══ Extract

Re: Draft for basic NUMA observability - Mailing list pgsql-hackers

From Andres Freund
Subject Re: Draft for basic NUMA observability
Date
Msg-id y4zhgypa4vt3txf22yzvkfe2m4rgrph25ms6ax2ukduwcl43u3@dosysiprwsha
Whole thread Raw
In response to Re: Draft for basic NUMA observability  (Tomas Vondra <tomas@vondra.me>)
Responses Re: Draft for basic NUMA observability
List pgsql-hackers
Hi,

On 2025-04-06 13:56:54 +0200, Tomas Vondra wrote:
> On 4/6/25 01:00, Andres Freund wrote:
> > On 2025-04-05 18:29:22 -0400, Andres Freund wrote:
> >> I think one thing that the docs should mention is that calling the numa
> >> functions/views will force the pages to be allocated, even if they're
> >> currently unused.
> >>
> >> Newly started server, with s_b of 32GB an 2MB huge pages:
> >>
> >>   grep ^Huge /proc/meminfo
> >>   HugePages_Total:   34802
> >>   HugePages_Free:    34448
> >>   HugePages_Rsvd:    16437
> >>   HugePages_Surp:        0
> >>   Hugepagesize:       2048 kB
> >>   Hugetlb:        76517376 kB
> >>
> >> run
> >>   SELECT node_id, sum(size) FROM pg_shmem_allocations_numa GROUP BY node_id;
> >>
> >> Now the pages that previously were marked as reserved are actually allocated:
> >>
> >>   grep ^Huge /proc/meminfo
> >>   HugePages_Total:   34802
> >>   HugePages_Free:    18012
> >>   HugePages_Rsvd:        1
> >>   HugePages_Surp:        0
> >>   Hugepagesize:       2048 kB
> >>   Hugetlb:        76517376 kB
> >>
> >>
> >> I don't see how we can avoid that right now, but at the very least we ought to
> >> document it.

════
══ Given records

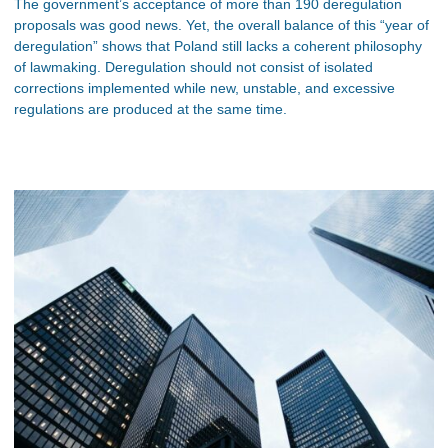
The government’s acceptance of more than 190 deregulation
proposals was good news. Yet, the overall balance of this “year of
deregulation” shows that Poland still lacks a coherent philosophy
of lawmaking. Deregulation should not consist of isolated
corrections implemented while new, unstable, and excessive
regulations are produced at the same time.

════

◆ Problems to solve:
**A)** Answer these questions about the mailing list message:
(i) Who is the sender of the message?
(ii) What shared buffers size did the newly started server have?
(iii) What HugePages_Free value appeared after the query was run?
**B)** Repeat word for word the stretch of the mailing list message from "Re: Draft for basic NUMA observability - Mailing" through "observability  (Tomas Vondra <tomas@vondra.me>)".
**C)** List every field name that appears in the /proc/meminfo output shown in the mailing list message.
You can set the records aside; none of them are needed here.

◆ Answers provided:
**A)**
(i) Andres Freund
(ii) 32GB
(iii) 18012

**B)**
Re: Draft for basic NUMA observability - Mailing list pgsql-hackers

From Andres Freund
Subject Re: Draft for basic NUMA observability
Date
Msg-id y4zhgypa4vt3txf22yzvkfe2m4rgrph25ms6ax2ukduwcl43u3@dosysiprwsha
Whole thread Raw
In response to Re: Draft for basic NUMA observability  (Tomas Vondra <tomas@vondra.me>)

**C)** HugePages_Total, HugePages_Free, HugePages_Rsvd, HugePages_Surp, Hugepagesize, Hugetlb